Will he make an offer? Could he walk away? Whatever he does by the Feb. 28 deadline for a bid, the move will have a lasting impact on the world's largest consumer electronics retailer.
Should he make a bid and acquire Best Buy Co. Inc., the publicly traded company will return to its roots as a private chain of stores run by its original brain trust of Schulze, former CEO Brad Anderson and former President Al Lenzmeier. If he abandons his efforts to get his company back, he will cede the future of Best Buy to a new group of executives led by CEO Hubert Joly, who must redefine the electronics retailer for the digital age under the impatient scrutiny of shareholders.
"I think it would be a mistake (to go private) now," said David Strasser, an analyst with Janney Capital Management. "It's pretty obvious (Joly and his team) are focused on shareholder value."
But Schulze could go a number of other directions, say analysts, consultants and investors who follow the company. Here are five scenarios Schulze could pursue and how they might play out:
SCENARIO 1: Schulze makes an offer.
Since Best Buy stock is trading at about $17 a share, investors and analysts say Richard Schulze will need to offer at least $21 a share. The company could either negotiate with Schulze or let the offer stand. After 30 days, Schulze can seek shareholder approval or endorsement by calling a special shareholders meeting or change the board of directors through a proxy campaign leading up to the regular shareholders meeting in June.
Pro: If the deal goes through, investors get an immediate payout for their shares and Schulze can operate his company without "shareholders breathing down his neck," said Laura Kennedy, an analyst with Kantar Retail consulting firm in Boston. "Taking it private may still be best for the company. All of the forces that have challenged their business are still there."
Con: The prospect of a protracted proxy war between the board and Schulze continues to distract Best Buy and threatens to undo its fragile recovery.
Probability: Medium. Schulze may have already missed his chance to buy the company cheaply in December, when Best Buy traded as low as $11.40. And since Best Buy sales have stabilized, Schulze may have lost his rationale for taking Best Buy private.
SCENARIO 2: Schulze recruits minority investor.
Schulze gets an outside investor to purchase a stake in Best Buy and try to win a seat on the board. Schulze already has two seats.
Pro: Schulze strengthens his control over the company without having to borrow billions of dollars to acquire Best Buy.
Con: Depending on how many shares the investor acquires, it may not be enough for the board to grant the investor a seat.
Probability: High.

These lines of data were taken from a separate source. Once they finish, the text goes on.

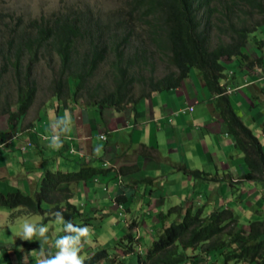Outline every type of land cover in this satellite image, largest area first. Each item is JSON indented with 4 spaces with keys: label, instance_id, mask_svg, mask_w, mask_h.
<instances>
[{
    "label": "trees",
    "instance_id": "obj_1",
    "mask_svg": "<svg viewBox=\"0 0 264 264\" xmlns=\"http://www.w3.org/2000/svg\"><path fill=\"white\" fill-rule=\"evenodd\" d=\"M120 2L122 6L106 16L75 5L38 18L1 11L0 122H7L13 131L28 116L41 89L36 74L40 64L54 74L48 96L66 108L69 103L83 102L82 106L96 108L102 115L109 109L121 111L129 104L135 107L155 92L178 88L192 71H198L203 87L217 99L216 110L243 153L247 170L240 183L264 185V145L235 111L227 86L222 84L228 78L231 62L237 61L239 68L246 67L247 62L248 67L259 64L247 48L253 35L257 46L264 44L256 35L260 33L262 37L264 0ZM255 14L261 22L252 24L250 18ZM217 29L220 41L213 47L209 33ZM224 36L230 40H223ZM159 55L167 58L169 66L162 77H157L153 69V61ZM110 58L106 86H92L100 67ZM150 65V75L144 76ZM136 87L140 88V96ZM14 107H18L16 111ZM185 171L200 181H220L206 172ZM103 173V169L85 164L75 172L47 170L35 197L19 191L8 195L0 191V207L54 220L59 211L65 220L89 226L91 219L70 201L74 194L71 186ZM204 210L205 206L194 209L182 205L162 214L161 231L137 264H219L220 257L222 264H264V220L243 225L230 209H216L208 214ZM172 216L176 218L172 220ZM136 224L134 221L130 227ZM125 239L131 244L136 241L131 235L122 241ZM126 248L125 254L133 253L134 247ZM85 254L84 264H116V257L108 249L95 251L91 256ZM81 255L84 256L83 250Z\"/></svg>",
    "mask_w": 264,
    "mask_h": 264
},
{
    "label": "crops",
    "instance_id": "obj_2",
    "mask_svg": "<svg viewBox=\"0 0 264 264\" xmlns=\"http://www.w3.org/2000/svg\"><path fill=\"white\" fill-rule=\"evenodd\" d=\"M255 45L250 42L247 51L253 60L260 61L259 64L248 67L247 62L239 72H228V78L222 84L227 86L235 111L261 141L264 49L261 51L260 46ZM229 68H239L238 62H231ZM203 86L200 72L192 71L178 88L155 92L135 107L121 111L109 109L106 115L78 103H69L66 108L59 101L57 117H52L54 111L50 108L53 106L36 109L35 112H41L40 116L37 113L36 120L24 122L23 130L13 132L12 138L5 134H8L7 122H0V172L5 177V182H0V191L30 195L35 189L38 192L42 175L47 170L75 172L85 164L105 171L93 180L71 186L74 194L70 201L85 217L91 220L109 216L111 220H137L135 214L142 207L149 217L156 216L158 223L162 214L173 207L184 205L196 209L202 206L203 202L189 197L193 186L207 189L209 196L215 191L209 182L193 178L186 168L217 177L220 181L214 183L218 184L219 191L226 186L225 181L232 189L239 188L247 170L243 153L216 110L217 99ZM52 100L58 101L50 97L49 101ZM34 107L35 104L29 116ZM191 107L192 112L189 111ZM65 113L72 122L71 132L61 136V146L50 148V138L61 126L57 118L64 117ZM98 140L102 141L100 145ZM44 146L48 148L39 149ZM31 149L35 150L31 153ZM235 150L242 157L236 159L232 154ZM94 151L98 153L97 157ZM95 162L100 166L95 167ZM30 165L33 168L28 169ZM185 191L187 195L182 196ZM106 209H110V213ZM158 210L162 212L151 213Z\"/></svg>",
    "mask_w": 264,
    "mask_h": 264
},
{
    "label": "rangeland",
    "instance_id": "obj_3",
    "mask_svg": "<svg viewBox=\"0 0 264 264\" xmlns=\"http://www.w3.org/2000/svg\"><path fill=\"white\" fill-rule=\"evenodd\" d=\"M78 6L82 7V9L85 8H91L101 16H106V13L119 8L122 6L120 0H0V11H7V12H14L17 15H21L25 18H38L41 16H49L53 12H59L64 11L68 6ZM251 17V16H250ZM262 18V17H261ZM252 24H256L257 22H261L260 16L255 14L251 18ZM261 32L264 33V27H262ZM219 31L213 30V32L209 33L210 40L212 42V46L215 47L219 43ZM257 40L260 42L261 40L264 41V36L261 37L258 33ZM255 35L250 37V42H254ZM254 38V39H253ZM223 40L229 41L230 38L228 36L222 37ZM257 46V45H255ZM260 46L263 51L264 44L260 43ZM153 50V49H152ZM256 51V50H253ZM248 52V51H247ZM249 54V53H248ZM252 55V54H251ZM112 59L106 60L103 65L100 67L99 75L98 77L93 81V85L96 84H102L104 86L107 82L104 79H106L111 72V64ZM56 65V64H55ZM56 69H58L56 66H54ZM168 62L167 58L162 56H157L156 59L153 61V69L155 71V74L157 77H162L166 72L168 68ZM150 69H152L151 66L144 70L143 74L144 76L150 75ZM240 71V68H229V72L231 71ZM37 78L40 84L41 89L39 90V93L37 94V101L35 103V107L33 108L32 113L30 116L28 115L27 118L24 119V122H27V124L30 122L31 119L34 118L36 120L35 114H41V112H35L36 109L40 110L41 108L47 106L51 107L50 110L54 111L52 117L54 118L56 116V111L59 109V101H49L50 96L47 95L48 93V86L50 83V80L52 76H54L53 72L50 70V68H47L45 64H40L37 69ZM143 74L141 76H143ZM140 88L136 87V93L137 96H140ZM263 99V98H261ZM49 101V102H48ZM262 102V100H261ZM48 103V104H47ZM74 103V102H73ZM80 104H84L83 102H80ZM42 105V107H41ZM264 108V104L262 106ZM18 107H14V110L16 111ZM126 108H129V106L126 105ZM91 109V108H89ZM92 110H97L96 108H92ZM108 114H111L110 112H107ZM38 116V117H39ZM52 120V118H50ZM36 122V121H35ZM45 126L47 127L49 124L47 122H44ZM39 128V126H37ZM49 127V126H48ZM262 129L264 127L261 126ZM20 128L16 127L13 132L17 133L20 132ZM46 130V129H44ZM13 132L7 134L8 137H12ZM36 132V131H35ZM264 130L261 131V142L264 145V137H262L264 134ZM41 139V138H40ZM102 141L98 140L97 144H101ZM35 149H31V153ZM47 152L50 155V151L47 150ZM234 157L238 159L239 157H242V154L237 150L232 152ZM94 156L97 157L98 153L94 151ZM73 158V157H71ZM69 158V159H71ZM56 160H60L59 157H55ZM231 160V157H228L227 163L229 164ZM93 165L96 167L97 165L100 166L99 162L93 163ZM185 167V166H184ZM184 167L181 168L184 169ZM33 168V165H30L28 169ZM187 169V168H186ZM185 169V170H186ZM188 170V169H187ZM189 171H192L189 169ZM223 172V171H222ZM224 174V172H223ZM227 176L229 174L227 173ZM8 180V179H7ZM198 181V180H197ZM0 182H5V177L0 172ZM28 182V181H26ZM209 182V186H214L215 191H213L210 196L209 192L205 188H200L198 185L193 186L190 190L189 197L194 196L197 201L203 202L201 205L205 206L206 214L216 210V209H230L234 212V215L237 219L240 220L241 224L248 225L251 222L254 221H263L264 220V185L261 184H255L251 182H244L237 187L232 189L230 185L226 184V181L223 183L226 186H223V190L219 191L217 186V183ZM199 184L203 183L198 182ZM7 186H10L9 183H6ZM220 187V185H219ZM18 192V191H16ZM15 193V192H7L4 193L5 195ZM37 191L35 189V192H32L30 195L32 197H35ZM182 196L187 195V191L181 194ZM202 197V198H201ZM201 198V199H200ZM197 203V202H196ZM50 207V206H49ZM109 207L110 206H106ZM45 209H49L45 207ZM101 210V208H98ZM107 213H110V209H106ZM68 213H70V209L67 210ZM161 210H158V212L152 211L151 213L157 215L158 213H161ZM20 209H10V208H1L0 207V264H23V258L26 253H28L32 249H38L39 248V242H26L19 238L17 233L20 230V224L23 222L24 219H29L32 217H35L36 220L41 221L42 223L46 224L49 229V242L44 245L45 251L47 254L55 253L57 249L54 247V241L56 238L63 236V224H58L55 222L54 219H48V217L41 215V214H33L31 216L22 215L19 214ZM167 213V212H166ZM138 216L137 221L141 223L139 226V229L137 230L135 227H130L127 223H132L133 220H111V216L105 217L104 219H92L89 220V228H90V239L88 243H85L82 250L84 251L83 258L86 259L87 255L86 252L90 253V256L95 251H100L102 249H108L109 253L111 255H114L113 253H118L116 256V263L117 264H137L139 257L143 256L147 253L148 249L151 247L153 242L158 237L159 228H156L159 224L156 223L157 220H155L156 216L149 217L148 212H146L144 209L142 210V207L139 209V213L135 214V217ZM50 220V221H48ZM174 220V219H172ZM156 223V224H155ZM152 231V232H151ZM131 235L135 238V242L132 244L127 242L126 239L123 241L122 247L120 248L119 243L122 242V239H124L126 236ZM121 240V241H120ZM134 247L133 253L130 254H124L123 251H126V247ZM119 248V249H118ZM118 249V251H116ZM124 254V255H123ZM122 256V257H121ZM38 254L36 256H29L27 264H37L38 260ZM120 258V259H119ZM120 261V262H119ZM218 263L222 264L224 263V260L222 257L218 259ZM235 264V263H230ZM244 264V263H239Z\"/></svg>",
    "mask_w": 264,
    "mask_h": 264
},
{
    "label": "clouds",
    "instance_id": "obj_4",
    "mask_svg": "<svg viewBox=\"0 0 264 264\" xmlns=\"http://www.w3.org/2000/svg\"><path fill=\"white\" fill-rule=\"evenodd\" d=\"M5 12L9 13V14L14 13V12H7V11H5ZM150 66L152 67V65H150ZM151 70L152 69H150V71ZM143 100H145V98L140 100L139 102H141ZM36 101H37V99H36ZM36 101H35V103H36ZM127 106H134V105L129 104ZM191 108L189 109V111H191ZM125 109H127V108H125ZM192 111H194V109ZM23 123H24V120L21 121L19 123V125L17 126L18 128H20V125H21L20 132L23 130ZM57 123L60 124L61 126L58 129V132L51 136L50 142L48 145L50 148H53V149L58 148L59 146L62 145L61 136H66L67 134H69L71 132L72 122H71V119L67 113H65L64 117H58ZM9 132L10 133L13 132L10 129V127L8 128V134H9ZM5 134L7 136V133H5ZM15 136H16V138L19 137L18 135H15ZM12 137H14V136H12ZM12 137H10V138H12ZM102 139L105 140L106 137L102 136ZM128 221H130V220H128ZM134 221L137 222V224L135 225V228L138 230L141 223L137 220H133L132 222H134ZM55 222L58 224H63V226H64L63 231L65 234L63 236H60V237L55 239L54 247L57 249V251L55 252L54 255H52V254H47L45 251V248H44V245L47 244L49 242V239H50L49 235H48V233H49L48 226L46 224L42 223L41 221L36 220L35 217L23 220V222L20 224V230L17 233L19 238L23 241H26V242L38 241L39 245H40L38 249H32L28 253L25 254V256L23 258V264H27L29 256H36L37 254L39 257L37 260V264H84V258L81 255V251H82L84 244L88 243L89 239H90V228H89V226H87V225H85V226L75 225L71 221L65 220L63 213L59 212V211H57L55 213ZM128 224L130 226L129 222L127 223V225ZM158 224H159V229H161V224H160L159 220H158ZM160 231L161 230H159V232ZM122 242L120 243V245H118V246H120V248L122 247V244H123ZM118 249L116 251H118ZM123 253L125 254L124 251H123ZM113 254L114 255H111V254L110 255L112 257L113 256L116 257L118 253L114 252ZM103 264H105V263H103Z\"/></svg>",
    "mask_w": 264,
    "mask_h": 264
},
{
    "label": "built area",
    "instance_id": "obj_5",
    "mask_svg": "<svg viewBox=\"0 0 264 264\" xmlns=\"http://www.w3.org/2000/svg\"><path fill=\"white\" fill-rule=\"evenodd\" d=\"M193 109L191 108V111H192Z\"/></svg>",
    "mask_w": 264,
    "mask_h": 264
}]
</instances>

After months of delays, Schulze and Best Buy say their prolonged dance actually produced something. A well-respected investor buying a sizable piece of Best Buy can fortify the company's share price. "It shows Mr. Schulze and his potential investment group's confidence in the new management team," Alan Rifkin, an analyst with Barclays, wrote in a recent research note.
SCENARIO 3: Schulze does nothing.
Confident that Hubert Joly is the right man to lead Best Buy, Schulze keeps his 20 percent stake and rejoins the board.